··· SOURCE PASSAGE
In this project, I thought it would be another good opportunity to test what the newest chatbots could do.
I tested gpt-oss and qwen3-coder-next through ollama. In my prompts, I included instructions to check their work against the published documentation for Radicale, which they have certainly ingested, to make sure that their answers were viable.
In the output from both models, they "thought" about their answers, and then "checked" their work. Then they proceeded to spew nonsense about non-existent settings, missing config files, and version mismatches.
Both models presented their answers with utmost confidence, even when I attempted to correct them. After correction, they would change their answer to some other hallucination, and toggle between hallucinated answers the more I corrected them.
This was not a waste. I did find it helpful to "brainstorm" with the models, even thought they did not output a single correct answer. But correcting their "thought process" helped me to solidify my own, and I was able to work a solution.
My takeaway here is that because the documentation was sparse for what I was attempting, and because there were not even community discussions with guides for a similar configuration, the models did not have enough training data to be helpful for this particular case.
The more specific you are, the better
This is the most recent lesson I have learned from using AI models. For this blog, and my attempt to add a gallery page, I could prompt the model with something like this:
Create a drop down menu, and give it a low elevation shadow. Make the border for the menu match the color of the background for the page.Copilot, in this case, would then proceed to create the drop down, as requested, but would make mistakes, such as adding a white border, instead of a green one, or fail to add a box shadow at all.
······
··· STORED DATA
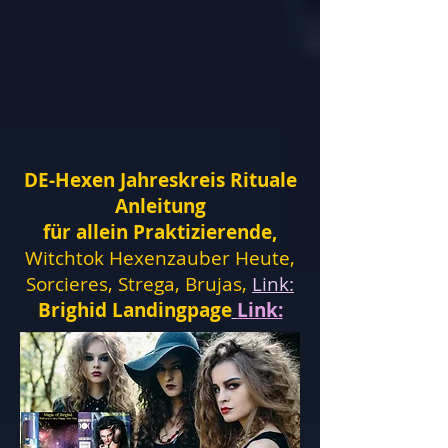
DE-Hexen Jahreskreis Rituale
Anleitung
für allein Praktizierende,
Witchtok Hexenzauber Heute,
Sorcieres, Strega, Brujas,
Link:
Brighid Landingpage
Link:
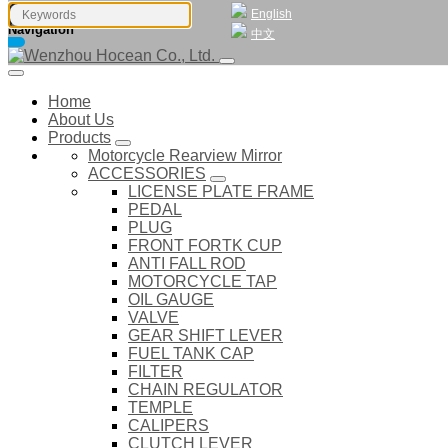
English
Navigation
中文
Home
About Us
Products
Motorcycle Rearview Mirror
ACCESSORIES
LICENSE PLATE FRAME
PEDAL
PLUG
FRONT FORTK CUP
ANTI FALL ROD
MOTORCYCLE TAP
OIL GAUGE
VALVE
GEAR SHIFT LEVER
FUEL TANK CAP
FILTER
CHAIN REGULATOR
TEMPLE
CALIPERS
CLUTCH LEVER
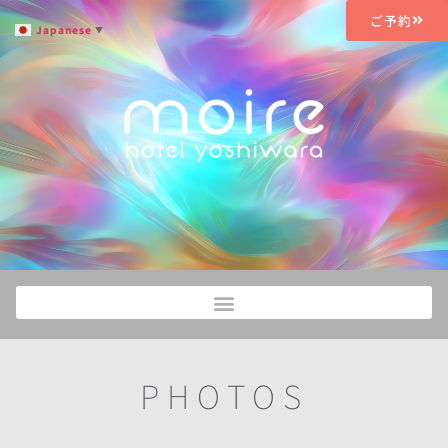
ご予約
Japanese
▼
PHOTOS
······
# [TASK PROMPT]
Could you write out the blog post word for word, starting with "I tested gpt-oss" and going on through "and version mismatches."? The data is separate from the blog post.

# [RESPONSE AREA]
I tested gpt-oss and qwen3-coder-next through ollama. In my prompts, I included instructions to check their work against the published documentation for Radicale, which they have certainly ingested, to make sure that their answers were viable.
In the output from both models, they "thought" about their answers, and then "checked" their work. Then they proceeded to spew nonsense about non-existent settings, missing config files, and version mismatches.